* Erforderliche Aufgabe 1: Wandle die Zeilen der Eingabedaten vom Anfang bis einschließlich der Zeile mit „visar hur du använder skalet med inläggen.“ in eine nummerierte Liste um und lass dabei Leerzeilen weg.

[Dokumentauszug]

Verbunden mit Jesus haben wir Vertrauen zum Vater und der Vater erhört uns, denn Er vertraut dem Sohn. Der Vater weiß, daß der Sohn ihm mit einer Liebe gehorsam gewesen ist, die Ihn zum Tode geführt hat. Der Gehorsam antwortet dem Gehorsam: Der Vater gehorcht den Worten des Sohnes, auch wenn sie von uns gesprochen werden, aber verbunden mit dem Sohn.
Denn: „Der Vater selbst liebt euch, weil ihr mich geliebt ...habt“ [Joh 16,27].

Es verwundert uns nicht die Tatsache, daß Gott mit seiner Macht die Worte der Heiligen in die Tat umsetzt, jener Menschen, die Jesus geliebt haben und lieben.

[/Dokumentauszug]
[Eingabedaten]

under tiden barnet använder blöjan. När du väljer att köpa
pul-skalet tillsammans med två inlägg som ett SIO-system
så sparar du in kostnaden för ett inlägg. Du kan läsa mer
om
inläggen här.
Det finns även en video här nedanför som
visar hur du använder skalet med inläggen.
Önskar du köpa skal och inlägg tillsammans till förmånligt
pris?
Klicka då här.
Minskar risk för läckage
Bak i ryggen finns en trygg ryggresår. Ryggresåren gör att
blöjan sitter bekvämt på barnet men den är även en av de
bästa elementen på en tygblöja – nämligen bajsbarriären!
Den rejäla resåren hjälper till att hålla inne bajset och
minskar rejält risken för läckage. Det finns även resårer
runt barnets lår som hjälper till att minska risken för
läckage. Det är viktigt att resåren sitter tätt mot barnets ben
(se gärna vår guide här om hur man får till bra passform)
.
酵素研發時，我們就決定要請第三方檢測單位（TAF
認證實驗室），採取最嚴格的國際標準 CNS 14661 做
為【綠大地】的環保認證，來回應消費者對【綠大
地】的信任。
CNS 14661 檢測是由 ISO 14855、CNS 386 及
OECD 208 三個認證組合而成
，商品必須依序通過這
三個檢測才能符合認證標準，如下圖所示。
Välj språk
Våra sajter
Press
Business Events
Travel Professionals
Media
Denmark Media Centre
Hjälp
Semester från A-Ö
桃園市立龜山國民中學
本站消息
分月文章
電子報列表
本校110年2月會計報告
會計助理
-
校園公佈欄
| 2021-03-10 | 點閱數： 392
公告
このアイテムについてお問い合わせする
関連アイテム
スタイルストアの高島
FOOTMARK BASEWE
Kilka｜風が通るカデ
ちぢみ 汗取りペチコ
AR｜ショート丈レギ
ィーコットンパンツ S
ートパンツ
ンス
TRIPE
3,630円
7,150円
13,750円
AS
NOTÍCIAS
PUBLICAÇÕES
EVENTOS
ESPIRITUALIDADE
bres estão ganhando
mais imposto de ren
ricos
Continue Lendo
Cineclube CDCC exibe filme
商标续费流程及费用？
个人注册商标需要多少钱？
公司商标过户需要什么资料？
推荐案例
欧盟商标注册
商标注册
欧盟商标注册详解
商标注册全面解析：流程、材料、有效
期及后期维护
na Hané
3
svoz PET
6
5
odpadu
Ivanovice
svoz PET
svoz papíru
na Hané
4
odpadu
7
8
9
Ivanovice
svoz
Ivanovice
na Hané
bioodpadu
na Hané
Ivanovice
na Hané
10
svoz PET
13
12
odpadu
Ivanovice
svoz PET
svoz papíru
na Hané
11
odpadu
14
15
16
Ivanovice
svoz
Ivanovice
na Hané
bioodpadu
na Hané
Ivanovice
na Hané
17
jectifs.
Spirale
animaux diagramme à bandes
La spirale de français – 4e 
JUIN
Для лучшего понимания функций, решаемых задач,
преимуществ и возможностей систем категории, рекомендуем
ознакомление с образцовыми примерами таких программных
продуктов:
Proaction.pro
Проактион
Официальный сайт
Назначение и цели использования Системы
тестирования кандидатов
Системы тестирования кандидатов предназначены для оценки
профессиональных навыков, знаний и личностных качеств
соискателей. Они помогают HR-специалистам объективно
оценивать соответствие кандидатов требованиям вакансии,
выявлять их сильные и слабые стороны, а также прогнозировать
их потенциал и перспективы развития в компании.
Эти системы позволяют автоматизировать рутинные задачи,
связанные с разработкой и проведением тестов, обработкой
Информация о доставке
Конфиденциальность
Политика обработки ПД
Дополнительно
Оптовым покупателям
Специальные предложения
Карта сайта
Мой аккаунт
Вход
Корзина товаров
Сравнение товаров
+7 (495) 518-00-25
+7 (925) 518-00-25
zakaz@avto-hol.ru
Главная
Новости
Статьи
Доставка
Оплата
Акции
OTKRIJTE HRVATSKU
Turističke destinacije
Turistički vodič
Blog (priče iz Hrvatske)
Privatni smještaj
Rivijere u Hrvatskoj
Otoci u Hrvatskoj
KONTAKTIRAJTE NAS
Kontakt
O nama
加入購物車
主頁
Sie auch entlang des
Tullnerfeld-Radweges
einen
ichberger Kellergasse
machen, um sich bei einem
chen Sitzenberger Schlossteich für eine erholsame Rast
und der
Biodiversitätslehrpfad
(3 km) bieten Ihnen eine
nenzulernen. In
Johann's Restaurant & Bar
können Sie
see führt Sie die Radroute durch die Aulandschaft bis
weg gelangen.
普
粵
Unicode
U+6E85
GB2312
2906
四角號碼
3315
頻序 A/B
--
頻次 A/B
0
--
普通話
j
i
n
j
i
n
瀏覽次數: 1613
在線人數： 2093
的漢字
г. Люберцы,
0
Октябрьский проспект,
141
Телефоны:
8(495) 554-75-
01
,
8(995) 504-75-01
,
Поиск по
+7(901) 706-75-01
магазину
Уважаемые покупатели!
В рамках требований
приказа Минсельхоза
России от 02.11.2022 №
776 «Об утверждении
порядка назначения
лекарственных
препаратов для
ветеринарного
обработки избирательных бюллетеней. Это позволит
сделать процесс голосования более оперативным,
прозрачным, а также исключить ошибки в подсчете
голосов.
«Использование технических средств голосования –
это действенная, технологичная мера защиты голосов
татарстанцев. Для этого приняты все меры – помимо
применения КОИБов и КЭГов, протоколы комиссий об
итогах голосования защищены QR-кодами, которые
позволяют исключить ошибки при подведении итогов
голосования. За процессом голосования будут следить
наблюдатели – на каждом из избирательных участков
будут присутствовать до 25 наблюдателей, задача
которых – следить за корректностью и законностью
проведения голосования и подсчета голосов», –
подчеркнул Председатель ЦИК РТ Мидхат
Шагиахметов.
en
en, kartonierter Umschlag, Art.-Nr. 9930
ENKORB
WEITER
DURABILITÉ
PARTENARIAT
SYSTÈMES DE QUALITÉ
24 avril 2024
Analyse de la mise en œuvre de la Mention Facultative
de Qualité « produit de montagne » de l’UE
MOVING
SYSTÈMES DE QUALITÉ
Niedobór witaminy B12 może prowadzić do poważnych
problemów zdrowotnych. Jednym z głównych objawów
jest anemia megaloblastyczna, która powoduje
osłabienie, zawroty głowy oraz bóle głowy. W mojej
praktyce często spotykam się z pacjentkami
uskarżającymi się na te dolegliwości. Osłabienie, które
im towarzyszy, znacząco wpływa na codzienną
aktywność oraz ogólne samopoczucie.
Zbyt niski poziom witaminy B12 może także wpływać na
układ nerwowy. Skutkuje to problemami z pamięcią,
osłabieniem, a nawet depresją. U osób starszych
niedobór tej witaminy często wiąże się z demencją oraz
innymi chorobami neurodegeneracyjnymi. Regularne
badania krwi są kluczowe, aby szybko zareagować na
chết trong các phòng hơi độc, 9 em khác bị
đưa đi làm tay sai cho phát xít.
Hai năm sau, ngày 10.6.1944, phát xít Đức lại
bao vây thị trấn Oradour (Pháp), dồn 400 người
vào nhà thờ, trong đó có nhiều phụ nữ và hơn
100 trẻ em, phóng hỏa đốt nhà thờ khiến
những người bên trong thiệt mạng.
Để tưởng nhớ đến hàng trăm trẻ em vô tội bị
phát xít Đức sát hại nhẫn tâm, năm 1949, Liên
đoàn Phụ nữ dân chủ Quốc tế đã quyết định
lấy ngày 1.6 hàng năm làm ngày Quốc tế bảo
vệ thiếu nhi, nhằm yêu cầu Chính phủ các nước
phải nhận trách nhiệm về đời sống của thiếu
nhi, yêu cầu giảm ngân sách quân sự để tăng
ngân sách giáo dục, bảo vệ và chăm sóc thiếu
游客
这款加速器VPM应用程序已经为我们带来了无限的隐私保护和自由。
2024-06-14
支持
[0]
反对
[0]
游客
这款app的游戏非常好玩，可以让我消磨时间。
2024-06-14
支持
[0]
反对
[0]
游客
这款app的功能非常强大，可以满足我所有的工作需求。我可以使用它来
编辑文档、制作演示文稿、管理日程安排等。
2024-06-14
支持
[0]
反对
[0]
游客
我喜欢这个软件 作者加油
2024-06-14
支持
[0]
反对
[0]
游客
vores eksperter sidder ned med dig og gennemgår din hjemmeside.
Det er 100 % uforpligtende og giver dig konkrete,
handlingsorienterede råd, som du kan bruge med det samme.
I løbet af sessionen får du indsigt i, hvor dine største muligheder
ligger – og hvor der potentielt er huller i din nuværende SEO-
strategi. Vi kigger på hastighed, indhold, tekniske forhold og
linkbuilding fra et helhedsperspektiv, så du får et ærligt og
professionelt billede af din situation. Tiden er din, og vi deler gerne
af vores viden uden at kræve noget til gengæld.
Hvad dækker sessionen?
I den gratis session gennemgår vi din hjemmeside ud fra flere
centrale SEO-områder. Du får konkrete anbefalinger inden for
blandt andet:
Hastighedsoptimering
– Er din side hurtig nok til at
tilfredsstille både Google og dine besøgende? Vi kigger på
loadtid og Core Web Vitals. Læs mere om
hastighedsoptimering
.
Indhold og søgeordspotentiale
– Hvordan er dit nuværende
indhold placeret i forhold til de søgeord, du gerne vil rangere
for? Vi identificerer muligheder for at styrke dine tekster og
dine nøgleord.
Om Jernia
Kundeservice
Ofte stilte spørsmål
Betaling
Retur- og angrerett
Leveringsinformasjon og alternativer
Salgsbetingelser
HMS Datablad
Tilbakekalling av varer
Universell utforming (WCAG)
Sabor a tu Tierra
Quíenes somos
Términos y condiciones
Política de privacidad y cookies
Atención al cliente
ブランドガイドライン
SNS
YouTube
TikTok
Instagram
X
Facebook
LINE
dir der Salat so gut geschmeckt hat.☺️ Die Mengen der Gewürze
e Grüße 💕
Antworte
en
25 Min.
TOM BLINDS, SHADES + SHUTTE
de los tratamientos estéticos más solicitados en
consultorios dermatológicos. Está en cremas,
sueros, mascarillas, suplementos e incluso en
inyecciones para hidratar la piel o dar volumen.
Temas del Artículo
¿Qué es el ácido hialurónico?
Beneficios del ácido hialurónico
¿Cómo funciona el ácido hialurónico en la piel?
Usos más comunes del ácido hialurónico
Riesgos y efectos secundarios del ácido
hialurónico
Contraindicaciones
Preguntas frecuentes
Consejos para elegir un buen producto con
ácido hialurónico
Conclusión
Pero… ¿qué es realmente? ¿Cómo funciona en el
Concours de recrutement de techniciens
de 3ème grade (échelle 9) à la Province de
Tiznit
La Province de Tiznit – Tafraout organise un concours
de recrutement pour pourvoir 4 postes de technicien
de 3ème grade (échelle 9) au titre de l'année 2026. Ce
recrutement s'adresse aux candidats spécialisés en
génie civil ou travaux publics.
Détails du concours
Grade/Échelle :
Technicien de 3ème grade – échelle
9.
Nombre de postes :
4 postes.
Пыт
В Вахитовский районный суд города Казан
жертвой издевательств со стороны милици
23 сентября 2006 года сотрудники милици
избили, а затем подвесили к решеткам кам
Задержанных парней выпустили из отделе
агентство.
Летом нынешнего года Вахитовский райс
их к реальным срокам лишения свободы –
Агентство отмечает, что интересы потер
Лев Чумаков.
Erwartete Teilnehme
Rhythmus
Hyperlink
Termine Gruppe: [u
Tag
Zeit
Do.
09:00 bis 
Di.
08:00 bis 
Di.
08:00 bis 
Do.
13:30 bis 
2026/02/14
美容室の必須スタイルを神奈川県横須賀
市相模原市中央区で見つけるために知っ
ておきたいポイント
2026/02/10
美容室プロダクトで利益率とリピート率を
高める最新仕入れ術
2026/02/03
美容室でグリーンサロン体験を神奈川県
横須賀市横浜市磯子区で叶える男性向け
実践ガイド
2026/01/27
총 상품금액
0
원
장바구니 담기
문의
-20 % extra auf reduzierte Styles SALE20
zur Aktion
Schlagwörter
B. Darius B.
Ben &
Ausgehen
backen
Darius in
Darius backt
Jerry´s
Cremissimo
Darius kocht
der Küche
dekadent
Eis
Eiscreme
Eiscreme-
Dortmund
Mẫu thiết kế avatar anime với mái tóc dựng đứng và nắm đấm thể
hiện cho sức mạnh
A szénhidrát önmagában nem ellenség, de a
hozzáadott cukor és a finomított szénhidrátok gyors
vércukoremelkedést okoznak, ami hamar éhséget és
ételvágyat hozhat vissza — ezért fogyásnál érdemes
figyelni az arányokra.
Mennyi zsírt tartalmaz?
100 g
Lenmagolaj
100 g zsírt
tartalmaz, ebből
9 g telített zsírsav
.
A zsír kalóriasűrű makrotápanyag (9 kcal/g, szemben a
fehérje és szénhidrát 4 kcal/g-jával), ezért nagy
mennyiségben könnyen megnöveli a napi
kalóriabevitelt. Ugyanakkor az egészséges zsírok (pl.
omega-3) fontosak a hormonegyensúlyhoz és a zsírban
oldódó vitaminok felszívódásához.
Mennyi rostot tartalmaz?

[/Eingabedaten]

* Erforderliche Aufgabe 2:
Beantworte die folgenden Fragen zum Dokumentauszug jeweils kurz.
(a) Warum erhört uns der Vater?
(b) Wohin hat die Liebe den Sohn geführt, mit der er dem Vater gehorsam gewesen ist?
(c) Welche Bibelstelle wird zu dem Satz „Der Vater selbst liebt euch“ angegeben?

* Endgültige Antwort 1:
1. under tiden barnet använder blöjan. När du väljer att köpa
2. pul-skalet tillsammans med två inlägg som ett SIO-system
3. så sparar du in kostnaden för ett inlägg. Du kan läsa mer
4. om
5. inläggen här.
6. Det finns även en video här nedanför som
7. visar hur du använder skalet med inläggen.

* Endgültige Antwort 2:
(a) Weil er dem Sohn vertraut.
(b) Zum Tode.
(c) Joh 16,27.